C’è un principio semplice che vale in ogni forma di comunicazione:
chi partecipa, ascolta.
Chi costruisce qualcosa con le proprie mani, la rispetta di più.
E chi si sente rappresentato da un messaggio, ne diventa veicolo naturale.
Nel contesto scolastico questo vale ancora di più.
Gli studenti non vogliono essere bersagli passivi di messaggi – pubblicitari o istituzionali – ma interlocutori attivi, creatori, interpreti.
In questo articolo esploriamo perché e come aprire spazi di co-creazione nella comunicazione scolastica, con esempi e modalità concrete per scuole, enti, aziende e istituzioni.
Perché la co-creazione funziona
Quando uno studente partecipa alla progettazione di un contenuto – che sia un post, una locandina, un video o una presentazione – non solo si sente coinvolto, ma lo comunica meglio agli altri.
Ecco i benefici principali:
- Migliora la qualità del messaggio: chi vive la scuola sa quali parole, immagini e toni funzionano.
- Aumenta la fiducia: il messaggio è percepito come “nostro” e non “imposto”.
- Crea circoli virtuosi: gli studenti coinvolti diventano moltiplicatori spontanei di attenzione e senso.
- È formativo: co-progettare è un’esperienza educativa in sé (soft skill, responsabilità, creatività).
Le 3 principali modalità di co-creazione a scuola
1. Brand ambassador scolastici
Alcuni progetti selezionano studenti (spesso delle classi quarte e quinte) come ambasciatori di un’iniziativa.
Dopo una breve formazione, diventano il punto di riferimento tra promotori e studenti.
Compiti tipici:
- spiegare ai compagni l’iniziativa
- distribuire materiali (digitali o cartacei)
- raccogliere feedback
- contribuire a personalizzare messaggi e formati
💡 Funziona bene per campagne di orientamento, promozione eventi, progetti sociali.
2. Hackathon scolastici
Gli hackathon non sono solo per programmatori.
Oggi sempre più scuole li utilizzano come momento di progettazione collettiva a tempo limitato, per ideare soluzioni su un tema.
Esempi:
- “Come comunicheresti la tua scuola a uno studente esterno?”
- “Crea una campagna anti-bullismo con i tuoi strumenti”
- “Progetta un evento per far conoscere le opportunità post-diploma”
Il coinvolgimento è altissimo, l’output creativo, e spesso le soluzioni proposte dagli studenti diventano campagne reali, con il supporto di partner esterni (comuni, aziende, università).
3. Club creativi scolastici
In alcune scuole sono nati veri e propri club di comunicazione, laboratori in cui gli studenti realizzano:
- contenuti grafici (per bacheche, social, eventi)
- video e brevi interviste
- podcast su tematiche sociali o scolastiche
- micro-campagne interne (sulla sostenibilità, l’inclusione, il rispetto delle regole)
Questi club possono diventare luoghi privilegiati di co-progettazione anche per campagne esterne: un ente o un’azienda può lanciare un brief, e lasciare agli studenti il compito di tradurlo nel linguaggio giusto.
Casi reali di co-creazione riuscita
- Istituto tecnico + ONG culturale: campagna di promozione lettura realizzata interamente da studenti.
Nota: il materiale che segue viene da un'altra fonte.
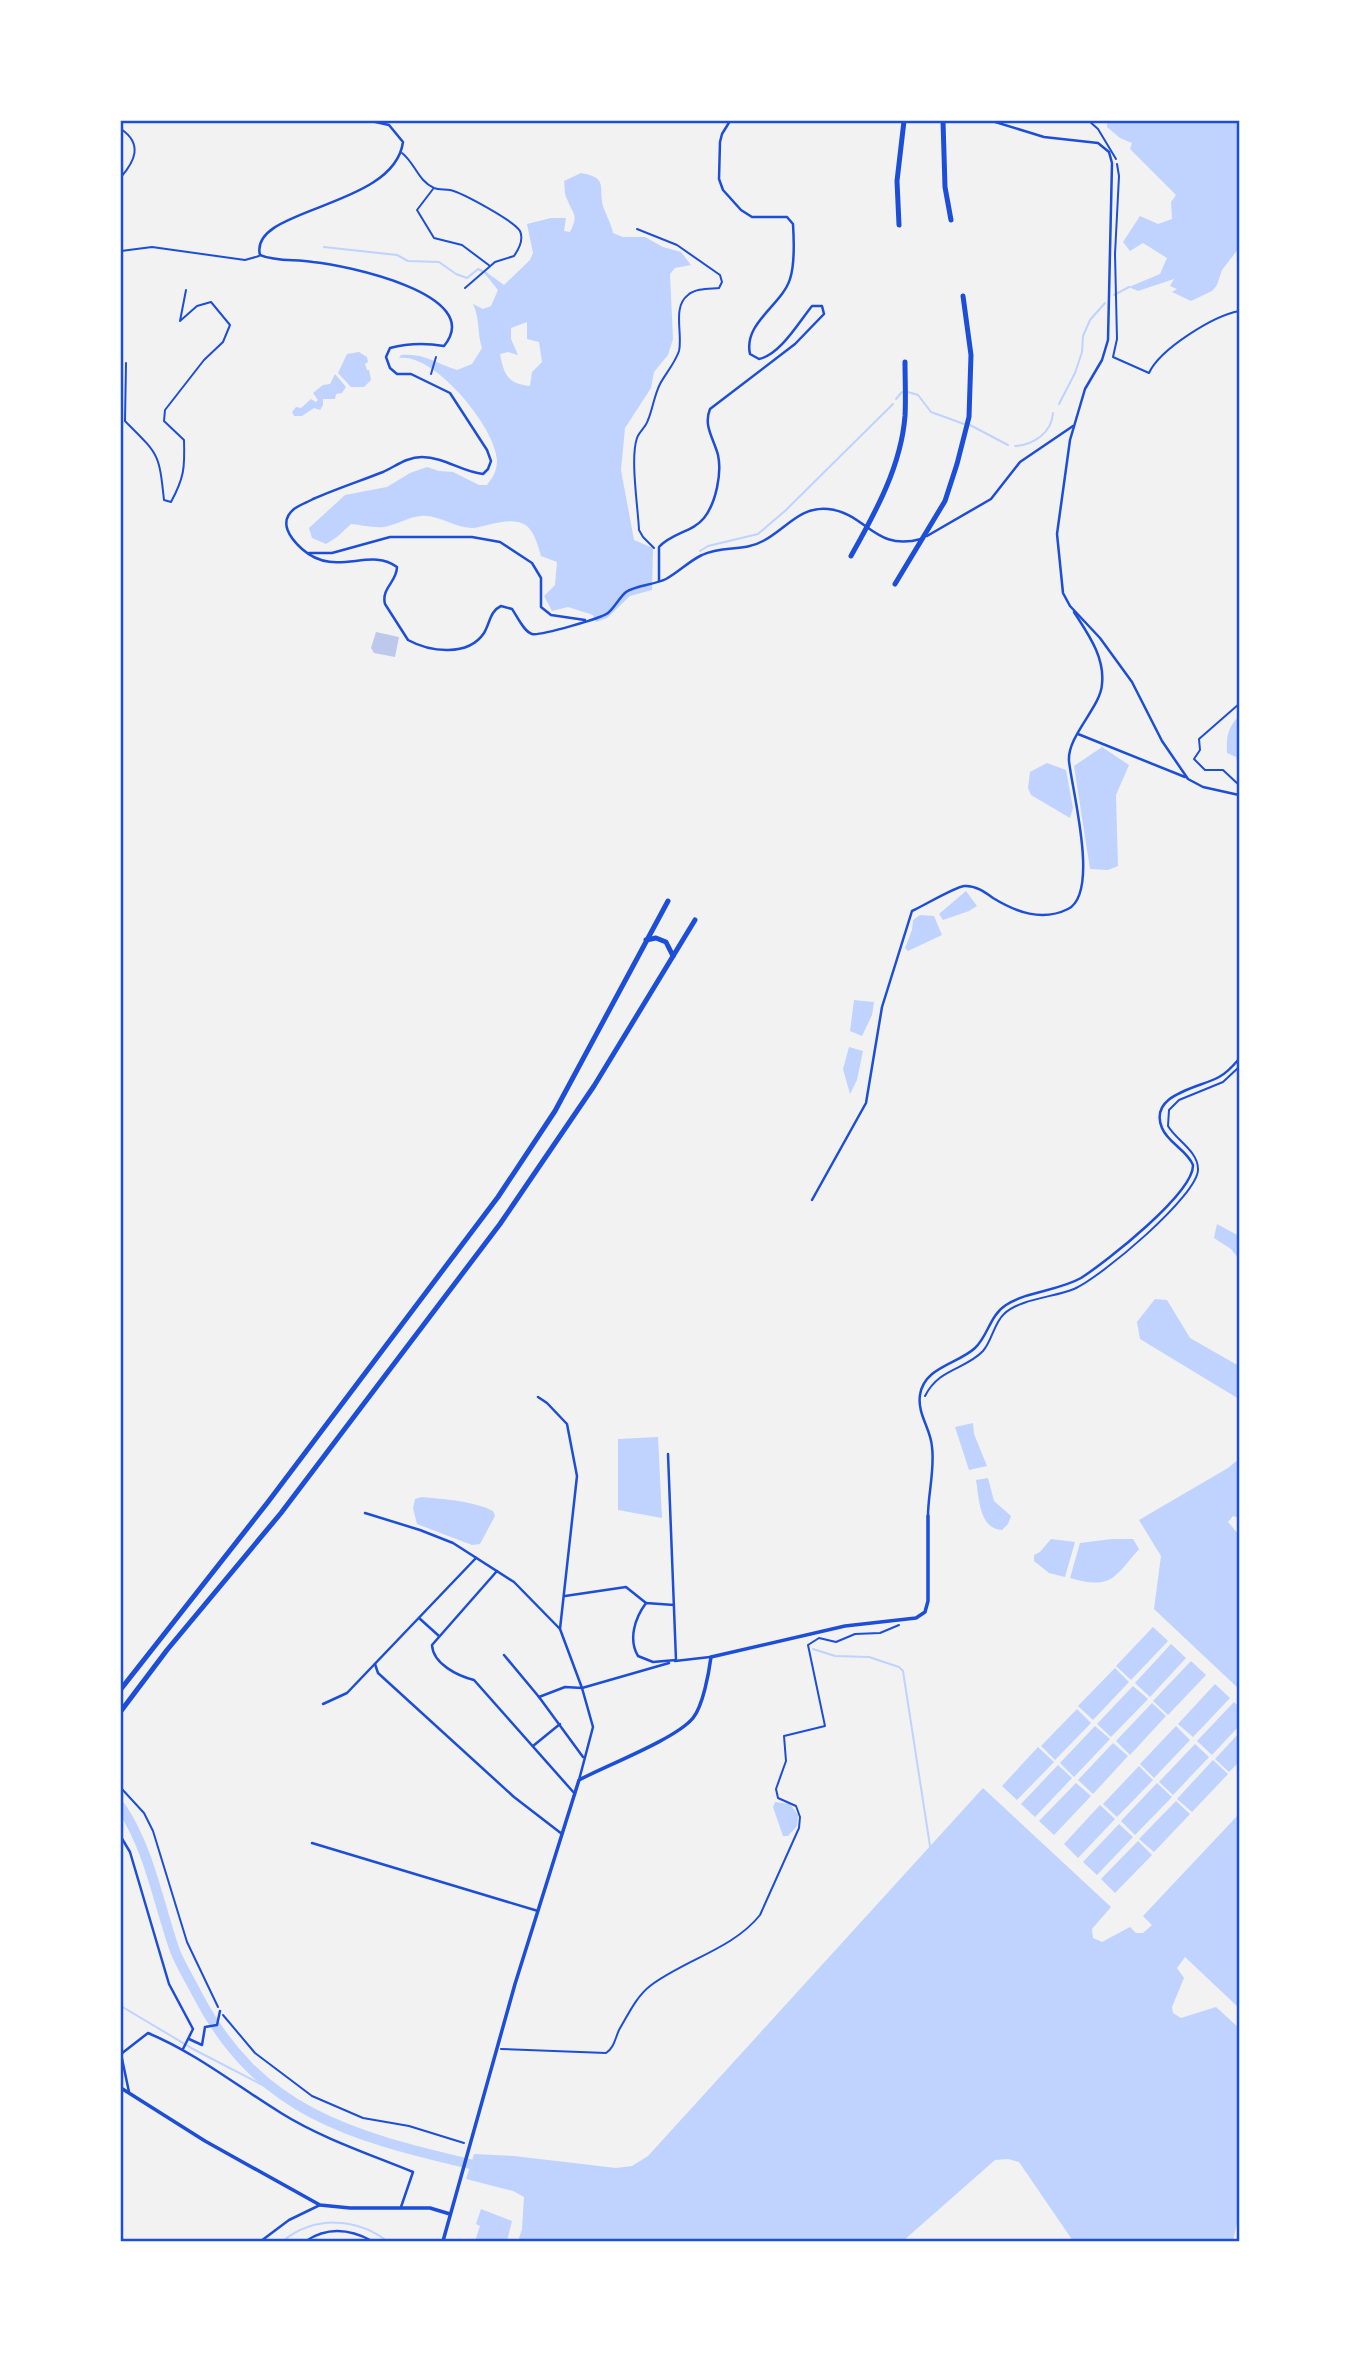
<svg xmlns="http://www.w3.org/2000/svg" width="1360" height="2362" viewBox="0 0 1360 2362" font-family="'Open Sans',sans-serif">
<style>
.water{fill:#bfd3fe;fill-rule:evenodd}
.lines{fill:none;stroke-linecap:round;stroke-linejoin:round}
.stream{stroke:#bfd3fe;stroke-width:2}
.river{stroke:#bfd3fe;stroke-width:10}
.building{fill:#bdc9ec}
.path{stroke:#1d4ed8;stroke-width:2}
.service{stroke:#1d4ed8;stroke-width:2}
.pedestrian{stroke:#1d4ed8;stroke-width:2}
.minor{stroke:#1d4ed8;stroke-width:2.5}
.tertiary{stroke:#1d4ed8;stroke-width:3.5}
.motorway{stroke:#1d4ed8;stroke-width:5}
.neatline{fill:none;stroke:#1d4ed8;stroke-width:2.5}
</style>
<rect width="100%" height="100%" fill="#f2f2f2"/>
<g class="water">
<path d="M1107 121H1239V248L1222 270 1217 285 1212 291 1191 301 1172 292 1177 289 1170 286 1174 279 1138 291 1129 287 1160 274 1167 258 1143 243 1130 251 1123 242 1140 216 1158 224 1172 219 1171 202 1176 195 1130 149 1132 143 1120 138 1107 127Z"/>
<path d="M581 173C609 178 598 187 603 206 606 215 611 223 613 233L623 237H645L663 247 681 252 691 265 675 268 670 274 673 339 668 355 654 372 651 388 625 428 621 470 634 540 653 548 652 590 630 596 607 618 596 622 593 615 568 607 552 611 544 596 555 585 557 562 541 556C538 546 535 533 527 526 514 516 492 524 479 527 459 532 440 514 421 516 408 517 396 525 384 527 373 528 361 525 351 524L337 537 326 544 312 538 309 528 345 495 387 487 410 473 427 467 439 471 453 472 479 485H487C493 477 497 471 497 460 496 428 434 352 399 358L401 355C425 353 435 363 457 370L472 364 482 348C477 333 480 318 473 304L483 309 491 306 498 290 485 274 486 272 504 285 530 260 533 253 527 224 551 218H566L564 231 570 232C579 214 573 215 567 199 564 194 565 187 564 181ZM527 322V339L539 342 542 362 532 372 530 386C508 384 504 375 500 354L508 352 518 355 511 339V328Z"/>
<path d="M359 352 367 357 368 362 365 364 367 370H369L371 380 364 387H351L338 373 347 354Z"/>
<path d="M335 374 346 387 342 393 336 394 335 399H323V405L320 410 314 408 302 416H294L292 412 296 407 301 408 311 399 316 402 318 400 313 393 323 385 330 384Z"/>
<path d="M1239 716V772L1236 757 1227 753C1226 737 1228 727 1239 716Z"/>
<path d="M1102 747 1129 765 1116 795 1118 866 1108 870 1090 869 1074 766Z"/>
<path d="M1047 763 1066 770 1073 808 1070 818 1031 795 1028 788 1030 772Z"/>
<path d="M966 891 977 906 969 911 943 920 939 914Z"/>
<path d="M920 915 934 916 942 935 908 951 905 948 912 930 913 920Z"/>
<path d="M854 1000 874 1002 872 1015 862 1036 850 1031Z"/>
<path d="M849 1047 863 1051 857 1080 850 1094 843 1069Z"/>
<path d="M1217 1224 1239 1236V1259L1231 1249 1214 1238Z"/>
<path d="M1155 1299 1167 1300 1190 1338 1239 1366V1399L1140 1339 1137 1322Z"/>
<path d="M973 1423 974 1434 987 1466 969 1470 955 1427Z"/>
<path d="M658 1437 662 1518 618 1510V1439Z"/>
<path d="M1239 1459V1518L1233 1516 1228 1522 1239 1535V1689L1154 1609 1161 1556 1139 1520 1228 1468Z"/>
<path d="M988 1478 994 1501 1011 1516 1008 1524 1002 1530C979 1529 979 1497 976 1480Z"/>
<path d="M422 1497C443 1499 474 1501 493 1511L495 1516 480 1544 472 1545 417 1524 413 1508 415 1499Z"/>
<path d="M1051 1539 1075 1542 1065 1577 1049 1573 1034 1561V1555L1040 1552Z"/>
<path d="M1112 1539H1133L1139 1549C1114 1578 1111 1590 1070 1578L1080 1543Z"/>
<path d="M1153 1627 1168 1641 1131 1680 1116 1666Z"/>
<path d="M1171 1644 1186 1658 1150 1697 1135 1683Z"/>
<path d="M1191 1661 1206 1675 1168 1715 1153 1701Z"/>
<path d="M1115 1668 1129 1682 1093 1720 1078 1706Z"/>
<path d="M1215 1684 1230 1698 1193 1737 1178 1724Z"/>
<path d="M1133 1686 1148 1699 1111 1737 1097 1724Z"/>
<path d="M1234 1702 1239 1707V1726L1212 1755 1197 1741Z"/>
<path d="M1152 1703 1166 1716 1130 1755 1116 1741Z"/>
<path d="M1077 1709 1091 1723 1055 1760 1041 1746Z"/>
<path d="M1095 1726 1110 1739 1074 1777 1060 1763Z"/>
<path d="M1176 1726 1190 1740 1154 1778 1140 1764Z"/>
<path d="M1239 1733V1762L1229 1772 1215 1759Z"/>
<path d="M1113 1743 1128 1756 1093 1794 1078 1780Z"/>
<path d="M1195 1744 1209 1757 1173 1795 1159 1782Z"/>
<path d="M1038 1747 1054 1762 1017 1800 1002 1786Z"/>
<path d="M1213 1760 1228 1774 1192 1812 1177 1799Z"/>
<path d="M1058 1765 1072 1778 1035 1817 1021 1804Z"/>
<path d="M1139 1766 1153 1780 1117 1817 1103 1804Z"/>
<path d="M1076 1783 1091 1796 1054 1835 1039 1821Z"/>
<path d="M1157 1783 1172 1797 1135 1835 1121 1821Z"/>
<path d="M983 1788 1111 1907 1092 1929 1093 1938 1102 1942 1130 1927 1136 1933H1143L1152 1925 1143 1916 1239 1814V2008L1185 1957 1177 1968 1184 1978 1172 2007 1173 2013 1181 2018 1216 2007 1239 2028V2214L1233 2241H1073L1019 2162 1008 2159 995 2160 903 2241H518L522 2229 524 2197 513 2191 466 2179 474 2154 514 2156 616 2168 632 2166 648 2156Z"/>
<path d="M1176 1801 1190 1814 1154 1852 1139 1839Z"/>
<path d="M775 1802 790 1804 798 1815 797 1826 788 1836H783L773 1807Z"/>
<path d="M1100 1805 1115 1819 1078 1858 1064 1844Z"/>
<path d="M1119 1824 1133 1837 1097 1875 1083 1862Z"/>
<path d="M1138 1841 1152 1855 1115 1893 1101 1879Z"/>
<path d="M481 2209 512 2221 507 2241H475L480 2226 476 2224Z"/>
</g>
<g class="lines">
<g class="stream">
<path d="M324 247 397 255 408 261 439 262 456 274 467 278 478 269 486 273"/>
<path d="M1114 295 1129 287"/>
<path d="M908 392 918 395 931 412 964 424"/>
<path d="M896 399 902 392"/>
<path d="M1059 404 1075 373 1082 352 1083 336 1090 320 1105 303"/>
<path d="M970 425 1008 445"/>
<path d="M1015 446C1034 445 1052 432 1053 413"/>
<path d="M700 551 708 546 758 534 786 510 893 404"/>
<path d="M813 1649 835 1656 869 1657 899 1667 903 1671 930 1846"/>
<path d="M121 2006 193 2049 280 2094"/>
<path d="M283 2241C314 2216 356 2217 387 2241"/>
</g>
<path class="river" d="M121 1807C150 1850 158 1903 175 1951 181 1966 190 1980 197 1994 258 2112 351 2136 470 2164"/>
</g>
<path class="building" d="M376 632 399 637 395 657 374 653 371 648Z"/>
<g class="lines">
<g class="path">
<path d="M1089 121 1098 129 1116 159"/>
<path d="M1117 164 1119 176 1115 254 1117 339 1113 357 1149 373C1160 349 1213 316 1239 311"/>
<path d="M637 229 677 245 720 275 722 282 719 288C710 289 696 288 688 295 672 307 683 334 679 351 675 363 666 373 660 384 654 396 653 408 648 420 646 427 639 432 637 438 630 458 638 507 639 530L643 537 654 548"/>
<path d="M126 363 125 421C159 455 159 453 164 500L171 502C184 478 185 468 184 440L164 421 165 410 204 360 223 342 230 325 211 302 197 306 180 321 186 290"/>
<path d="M431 374 436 357"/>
<path d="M1239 704 1199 739 1200 750 1194 759 1205 770H1223L1239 785"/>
<path d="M925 1396C939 1368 965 1370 983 1351 992 1341 994 1323 1004 1314 1019 1299 1055 1297 1074 1289 1100 1278 1199 1195 1198 1169 1198 1151 1176 1140 1168 1126L1169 1110 1179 1100 1223 1082 1239 1067"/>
<path d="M121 1788 144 1813 153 1831 187 1942 218 2007"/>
<path d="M223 2015 255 2053 312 2096 363 2118 409 2126 464 2143"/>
<path d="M501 2049 606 2053C614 2048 615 2039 619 2030 628 2015 636 1997 650 1986 684 1960 733 1949 760 1915L799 1828 800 1817 796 1806 778 1798 776 1789 786 1761 784 1736 825 1726 808 1645 819 1638 836 1642 855 1634 880 1633 899 1625"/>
</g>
<g class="service">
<path d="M121 129C143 144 135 161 121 177"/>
<path d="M121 251 152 247 245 260 259 256"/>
</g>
<g class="pedestrian">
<path d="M402 153C415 163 418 181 434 188 439 190 445 189 450 190 463 193 514 221 520 231 524 240 519 249 514 256L495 262 465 288"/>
<path d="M433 189 417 210 434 238 462 245 490 266"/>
</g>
<g class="minor">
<path d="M371 121 389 125 403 142C394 209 248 207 260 255 277 262 295 259 313 262 344 265 487 294 444 346 425 343 409 343 390 348L386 357 390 368 397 374H411L450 393 487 450 491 461 488 469 483 474C462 472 444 457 422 457 407 457 396 466 383 472 360 481 336 489 313 499 308 502 299 505 294 509 278 522 290 538 302 549 336 579 369 546 397 567 397 582 381 588 385 604L408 640C430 652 468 657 484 633 490 623 490 611 501 606L512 609C517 616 524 632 532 634 540 636 602 618 608 613 615 607 619 598 626 592 636 585 654 585 666 579 679 572 689 561 702 555 722 545 744 552 763 541 786 529 800 506 828 509 867 513 874 552 921 539"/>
<path d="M992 121 1044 137 1098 143 1109 152 1112 163 1108 340 1102 360 1085 389 1070 440 1057 534 1063 593 1070 606 1100 638 1132 682 1162 741 1188 779 1203 787 1239 795"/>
<path d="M927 536 991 499 1020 462 1073 426"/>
<path d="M309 553H332L390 537H472L500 542 532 563 541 578V607L551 615 585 620"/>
<path d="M659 581V547C671 533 693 532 704 518 716 503 722 473 718 455 714 439 703 426 710 409L795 344 824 314 822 306H812C799 322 780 355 759 359L750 354C743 323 782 305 790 279 795 264 794 240 793 224L787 217H752L741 210 723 190 719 179 720 142 722 134 730 121"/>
<path d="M1078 734 1185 777"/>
<path d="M812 1200 866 1103 882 1007 912 911C923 906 955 887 964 886 975 885 985 892 993 898 1016 912 1042 922 1068 909 1100 893 1072 791 1069 761 1067 736 1101 707 1102 684 1105 657 1088 634 1074 612"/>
<path d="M538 1397 547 1403 567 1424 577 1476 560 1629 582 1688 565 1687 539 1697"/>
<path d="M668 1454 676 1660 653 1662 638 1656C628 1639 635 1618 646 1603L674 1605"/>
<path d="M365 1513 420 1530 453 1543 514 1582 560 1629"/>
<path d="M928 1516C928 1494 935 1469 932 1447 931 1429 917 1414 920 1395 924 1367 958 1364 975 1348 988 1336 990 1315 1006 1305 1028 1291 1058 1291 1081 1278 1106 1262 1194 1193 1193 1165 1187 1150 1168 1143 1162 1128 1148 1094 1199 1088 1219 1077 1227 1073 1233 1066 1239 1059"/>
<path d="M497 1571 432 1645C433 1664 458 1676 474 1680L575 1794"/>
<path d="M565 1596 626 1587 646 1603"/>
<path d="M419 1618 439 1636"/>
<path d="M504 1655 539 1697 583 1757"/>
<path d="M675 1661 710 1657"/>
<path d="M375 1664 378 1673 514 1797 562 1834"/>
<path d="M323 1704 347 1693 476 1558"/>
<path d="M533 1746 560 1724"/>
<path d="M579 1780 593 1727 582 1688 669 1663"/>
<path d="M121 1837 130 1852 169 1984 193 2029 183 2049"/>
<path d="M312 1843 538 1911"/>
<path d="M189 2039 202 2045 205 2027 217 2025 220 2011"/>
<path d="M129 2092 121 2054 148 2033C196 2053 237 2086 281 2113 321 2138 369 2154 413 2172L401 2207"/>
<path d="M261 2241 289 2220 320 2205"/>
<path d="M306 2241C327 2227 350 2229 372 2241"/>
</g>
<g class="tertiary">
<path d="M121 2088 205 2141 320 2205 350 2208H430L450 2214"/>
<path d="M443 2241 515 1984 579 1780C605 1766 676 1739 693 1718 703 1706 709 1672 711 1657L845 1626 916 1618 925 1612 928 1601V1516"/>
</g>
<g class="motorway">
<path d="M943 121 945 187 951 220"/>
<path d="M899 225 897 181 904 121"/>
<path d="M851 556C875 513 901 467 905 416 906 398 905 380 905 362"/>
<path d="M895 584 945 501 957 464 969 417 971 355 963 296"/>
<path d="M646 940 656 938 666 942 673 956"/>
<path d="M121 1689 268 1502 498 1197 555 1111 668 901"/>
<path d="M121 1711 167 1650 281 1513 500 1224 594 1086 695 920"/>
</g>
</g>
<rect width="1360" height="2362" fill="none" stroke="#ffffff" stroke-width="245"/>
<rect x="122" y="122" width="1116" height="2118" class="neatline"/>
</svg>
Risultato: +400 libri presi in prestito in 3 mesi.
- Università + licei artistici: locandine disegnate da studenti per presentare i corsi di laurea. Non uno stile “aziendale”, ma una narrazione giovane, accattivante, credibile.
- Azienda tech + scuole superiori: challenge per raccontare con un reel i vantaggi di uno stage formativo. I video più votati sono diventati parte della campagna ufficiale.
Attenzione: la co-creazione non è “marketing camuffato”
Coinvolgere gli studenti non significa manipolarli o usarli come testimonial inconsapevoli.
Significa costruire con loro contenuti che parlano il loro linguaggio perché nascono dalla loro esperienza.
Per questo motivo è fondamentale:
- essere chiari fin dall’inizio sugli obiettivi
- garantire piena libertà creativa
- riconoscere il merito degli studenti
- evitare ogni forma di sfruttamento dell’immagine personale
- mantenere un confronto costante con i docenti referenti
Conclusione
Se vogliamo che i messaggi rivolti agli studenti siano ascoltati, il passo più efficace è semplice:
chiedere agli studenti di crearli con noi.
La co-creazione non è solo una tecnica comunicativa. È un atto di fiducia, di apertura e di rispetto.
Ed è anche un’occasione per fare scuola con strumenti nuovi, in linea con le competenze trasversali del XXI secolo.
Dare voce agli studenti, oggi, non è un rischio. È un’opportunità.
E chi lo capisce prima, comunica meglio.